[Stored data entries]
+--

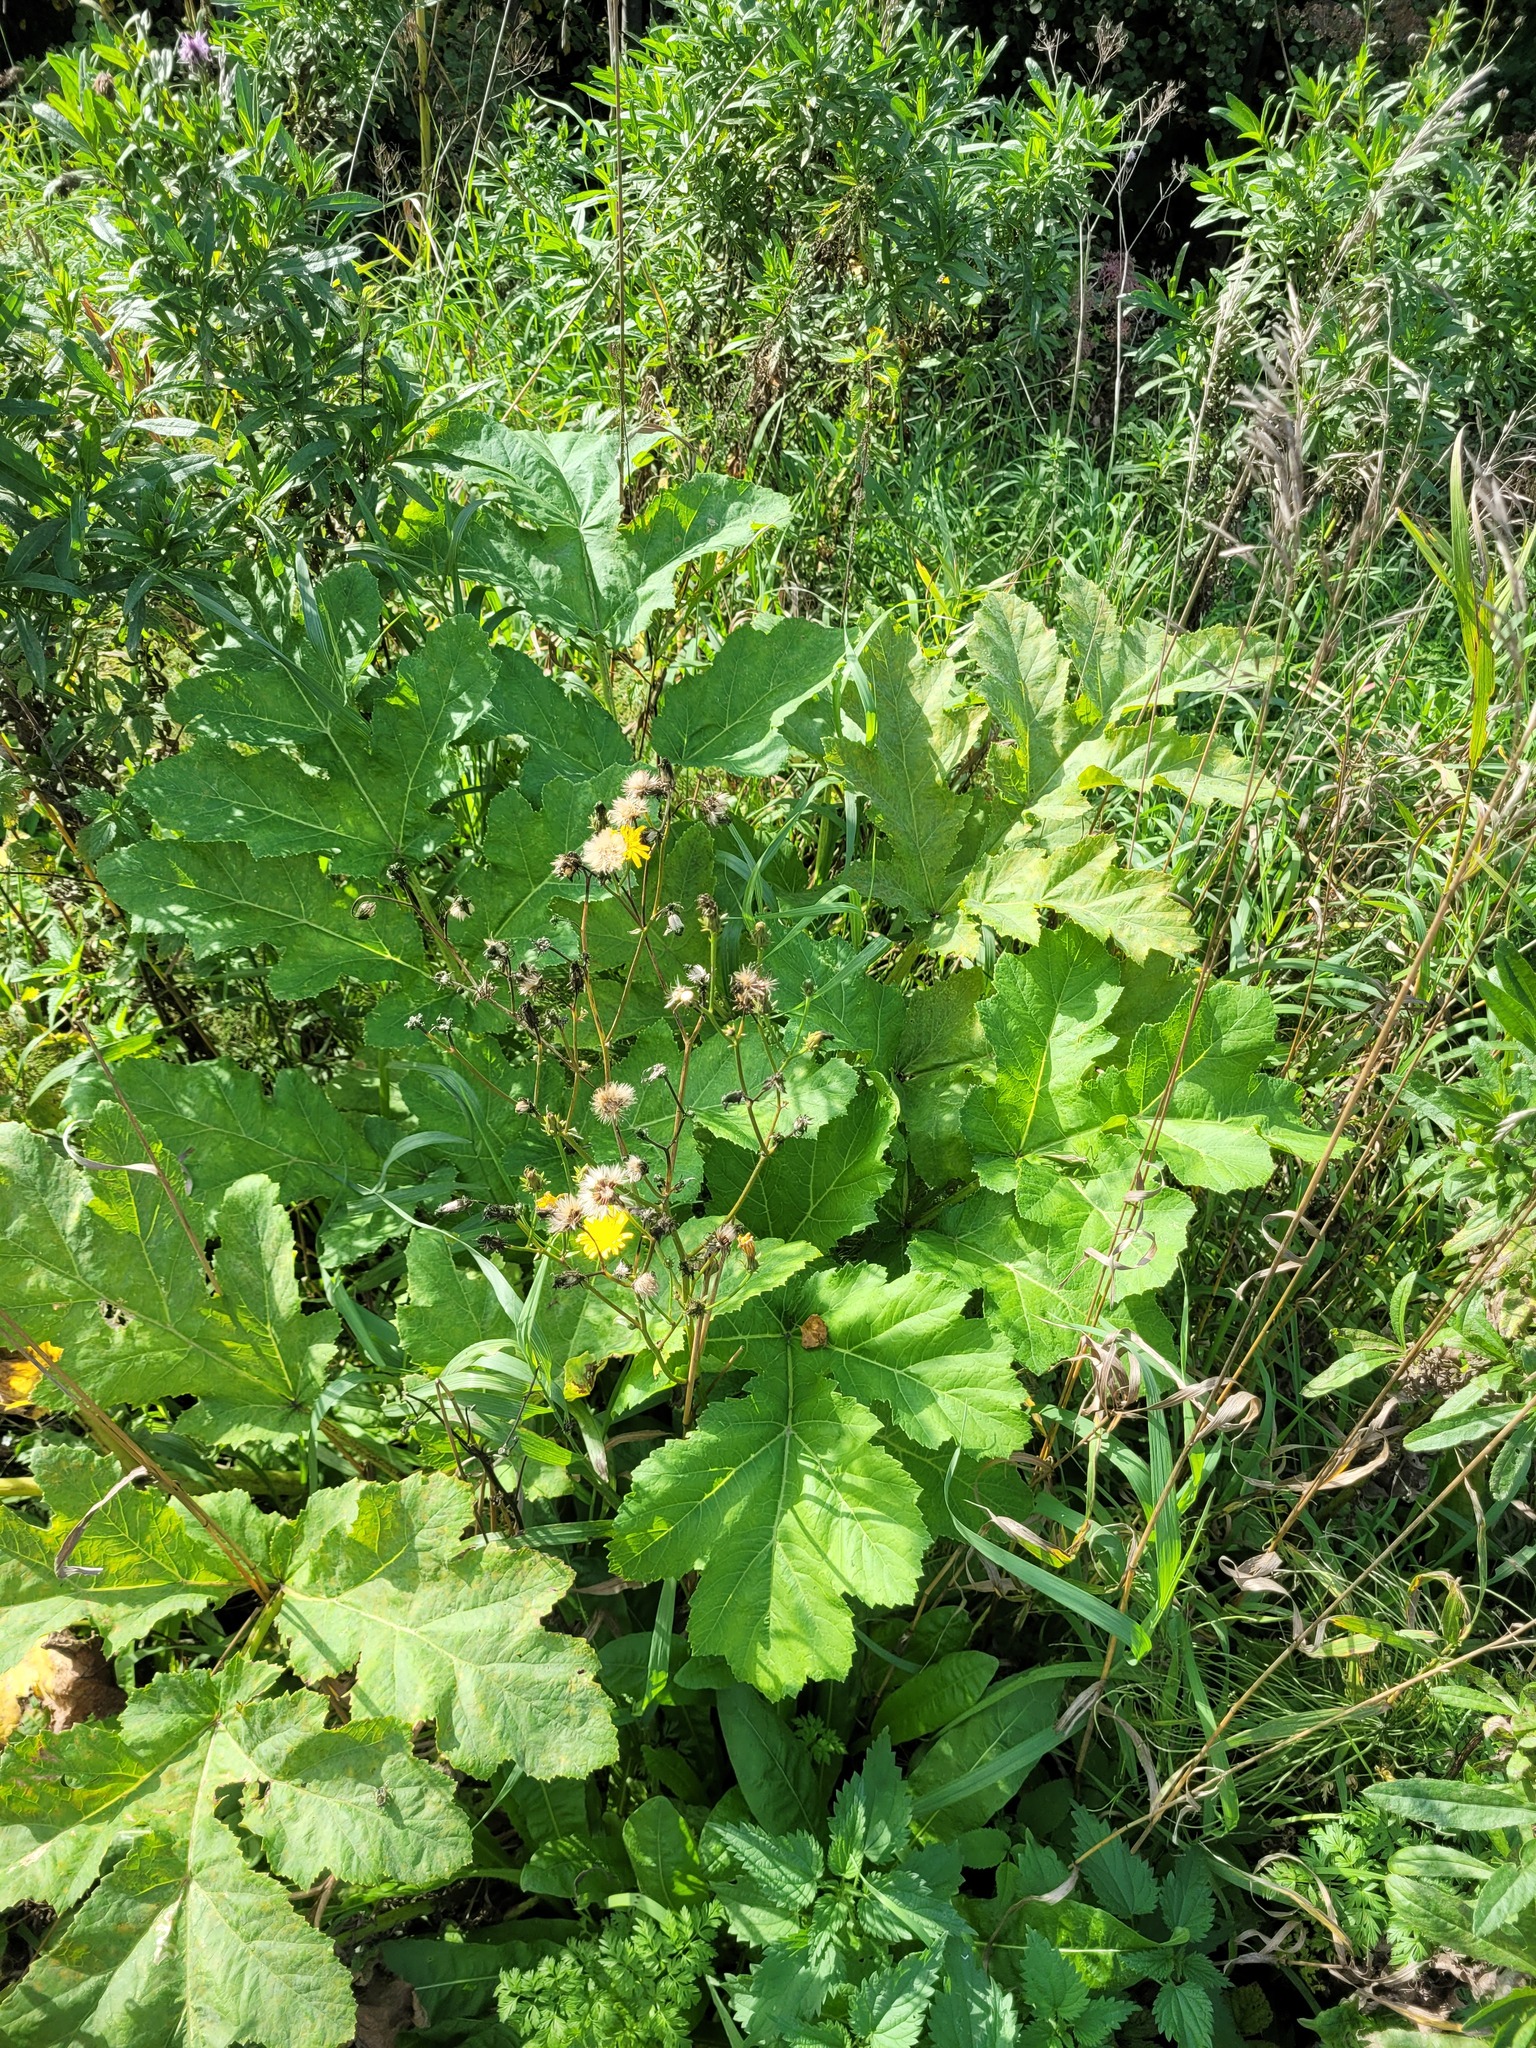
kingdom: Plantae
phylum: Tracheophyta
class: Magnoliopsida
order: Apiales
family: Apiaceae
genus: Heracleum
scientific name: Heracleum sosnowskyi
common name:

+--

Goal: Pull every naming line from the entries above and copy each one word for word, leaving the pictures out.

Task solution:
kingdom: Plantae
phylum: Tracheophyta
class: Magnoliopsida
order: Apiales
family: Apiaceae
genus: Heracleum
scientific name: Heracleum sosnowskyi
common name:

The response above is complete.